It’s still a charmingly idiosyncratic building, even those strange steps to the B floor toilet. Not sure I was ever in the drill hall itself, back in the day. One thing I am appreciating now that we’ve moved in is that any of us can use any of the rooms in any part of the building. Back then we largely stuck to our own lab, with occasional trips to Bob’s office (2.C13), and the common room (I’m trying to remember exactly where that was, perhaps 1.B09?), and I remember getting plenty of chat with the techies in the ground floor workshop where the meeting rooms now are.
Looking around the neighbourhood, I see Rudi’s is still selling sandwiches and Sandy Bell’s, Doctor’s, Cappadocia and Mum’s all survive. Tunisia’s Uncle T has been replaced by Kurdistan’s Urban Genius, there’s a Japanese place where the Italian one used to be and we have swapped Starbucks for BarBurrito.
Some personal memories of that time that have stayed with me, not all about the building of course:
~ A few weeks after starting, up in the D floor lab having to field a phonecall (remember those?) in French, which I didn’t speak, from someone senior in the European Commission. Intended, of course, for my distinguished namesake, then on leave from the University as an MEP. Call passed to second line support, in this case the Law School.

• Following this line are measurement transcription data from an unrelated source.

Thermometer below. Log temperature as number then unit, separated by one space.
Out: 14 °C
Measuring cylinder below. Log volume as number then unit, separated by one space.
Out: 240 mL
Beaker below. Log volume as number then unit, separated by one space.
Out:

~ Reading about a team from Stanford using a range scanner on Michelangelo’s David statue and discovering that whoever had measured it decades previously had been short by a centimetre or five, meaning the accepted height in all the brochures and encyclopedias was wrong!
~ The shock at the September 2001 British Machine Vision Conference in Manchester as news came in of the planes hitting the New York towers.

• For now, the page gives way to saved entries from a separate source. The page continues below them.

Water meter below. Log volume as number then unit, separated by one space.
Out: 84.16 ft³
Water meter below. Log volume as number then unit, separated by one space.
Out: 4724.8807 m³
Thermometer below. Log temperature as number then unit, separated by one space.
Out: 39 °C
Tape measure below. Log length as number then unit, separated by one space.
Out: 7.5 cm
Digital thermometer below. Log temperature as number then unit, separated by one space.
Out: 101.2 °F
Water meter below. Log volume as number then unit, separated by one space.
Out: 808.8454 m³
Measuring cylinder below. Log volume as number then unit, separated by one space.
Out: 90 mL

~ A more local incident at a 2002 computer vision conference in Padua. With 38 degree temperatures outside and the entire city pumping the air con to the max, the electricity supply failed each day at 11am and generally wasn’t restored until well after lunchtime. Ah well, there were always posters to look at.
~ But mostly, and most importantly, memories of colleagues who worked here. Many coffees with a future entrepreneur and a future professor and their infinite ideas. Bob deciding to audio record his lectures in about 2002 so that he could stick them up on his webpage for his students to listen back to. (An excellent idea, so far ahead of its time! He did however discover that he would introduce each topic with the words, “Okay, so…” and we may perhaps have teased him that we should write some code to filter that out.) Our German PhD student and his demonstration – not at work! – of how to make Feuerzangenbowle. Our Dutch visiting student who arrived every morning whistling “Four Seasons in One Day,” frequently having experienced all four on his walk to work. The invitation to spend a weekend in Verona with our Italian visiting student (another future professor) following the Padua conference.
And not to forget the regular Forrest Hill pizza parties. Hmm, now there’s a thought…
I left Forrest Hill (and indeed research) in June 2003. IPAB also left the building shortly afterwards, sojourning via King’s Buildings to their current home in the Informatics Forum. And having moved through Teviot Place, Little France, George Square, Pollock Halls and Argyle House, each with their own pros and cons, I am entirely content to have made it back full circle.